The third reason for optimism can be found deep in the tech stack (which is perhaps why it is harder to see!) Action-reaction: If daily revelations of massive data breaches and the groundswell of privacy and security concerns have done anything, they have prompted significant investments in technological solutions to address data protection. Kaleido Insights is tracking these diverse techniques in “privacy engineering” and designs, such as:
- Federated learning
- Differential privacy
- Homomorphic encryption
- End-to-end encryption
- Data deciphering
- Pre-emptive compliance
- Automated data minimization
- Attribute-based credentials
- Zero-knowledge proofs
- Side-chains, off-chain code
- Self-sovereign identity
- Privacy-learning agents
- Edge level processing and “local” AI
- Open data marketplaces
Technological solutions for both privacy- and security-by-design are critical enablers to shift unfettered data collection towards thoughtful and user-centric data stewardship. The emerging technologies and architectures of the future remain unclear. We see their outlines, but their impacts and applications are subject to emerging political, cultural, and economic forces. How will the growing purchasing power (and employee influence) of the next generation shape demand? How will practical enterprise needs adapt, and differentiate? What role will nation states play?
4. We’re shifting from reactive to proactive approaches.
One derivative, but critical impact of the above three trends is that organizations (commercial and government) are beginning to proactively address data protection upstream, rather than downstream reactively. Part of this is because few companies have a clear, up-to-date understanding or inventory of what data they even have, given the sheer volume and velocity of data, Hadoop as a “dumping ground,” the number of sharing agreements with third parties, unknown data from acquisitions, etc.. Part of this is because vendors and tools have emerged to support data compliance at scale, and because engineers are incorporating new techniques for “privacy by design” (which is all about starting upstream!). But this also signals “a shift in intention,” says Kristina Bergman, CEO of Integris Software. “A shift in intention translates to action, which translates into policies.”
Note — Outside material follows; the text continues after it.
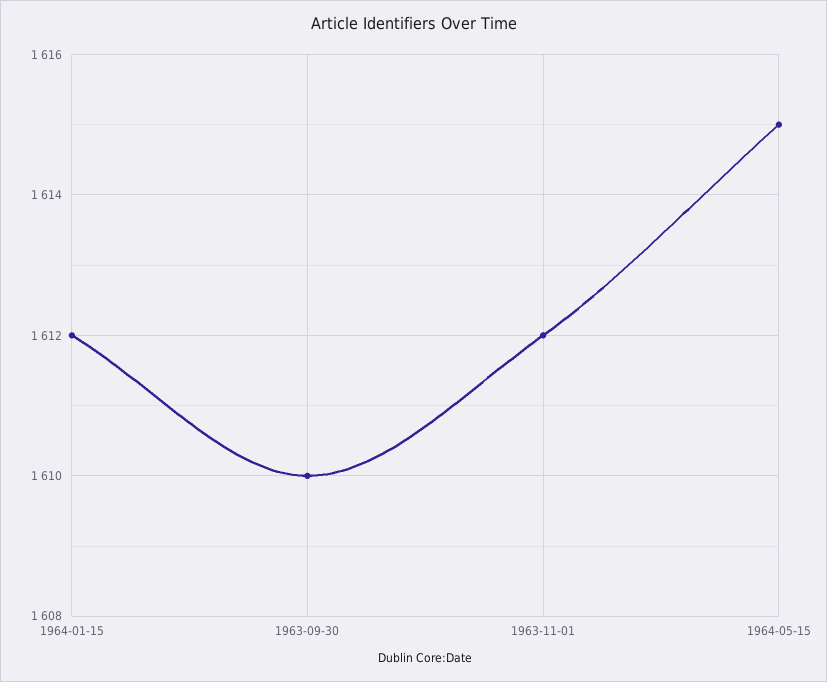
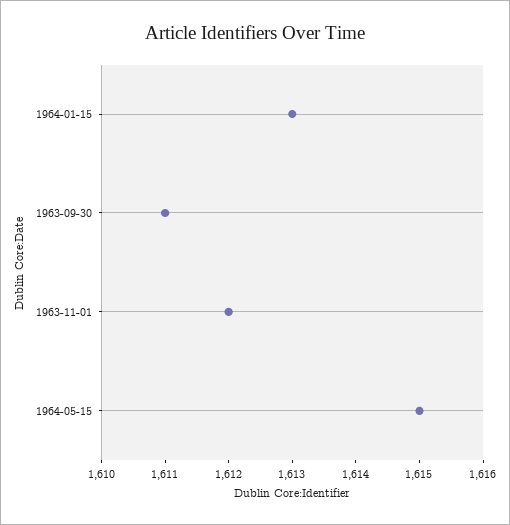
1964-01-15: 1612 -> 1613
1963-09-30: 1610 -> 1611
Whether companies have dedicated data privacy expertise or not, everyone desires clarity. Governments are offering recommendations and best practices, business and consumer education, data mapping. GDPR has specific requirements for security and privacy-by design as well as automated decision-making. In response to companies begging for simplicity, desiring holistic oversight and compliance, Microsoft now offers a Privacy & Compliance Score designed for CPOs and CTOs. All of these are steps away from reactive fire drills in the event of a breach, and towards deeper and wider proactive data protections. We still have a lot of work to do, but we’re headed in the right direction.
Throughout my career, I have analyzed personal data collection through the lenses of social media, mobile, smart home, wearables, blockchain, machine learning, computer vision, voice recognition, virtual assistants, augmented and virtual reality. The volume, variety, and velocity of personal data to which companies claim ownership is growing exponentially. But we are entering a new decade, and a new era of technology characterized by the proliferation of intimate biometric sensors, AI-powered cameras, behavioral and health inferencing, and exponentially more connectivity.
There are plenty of reasons to be alarmed, even terrified by the erosion of personal data protection and its implications for self-determination and democracy. But now is not the time for resignation, it is the time for inspired action.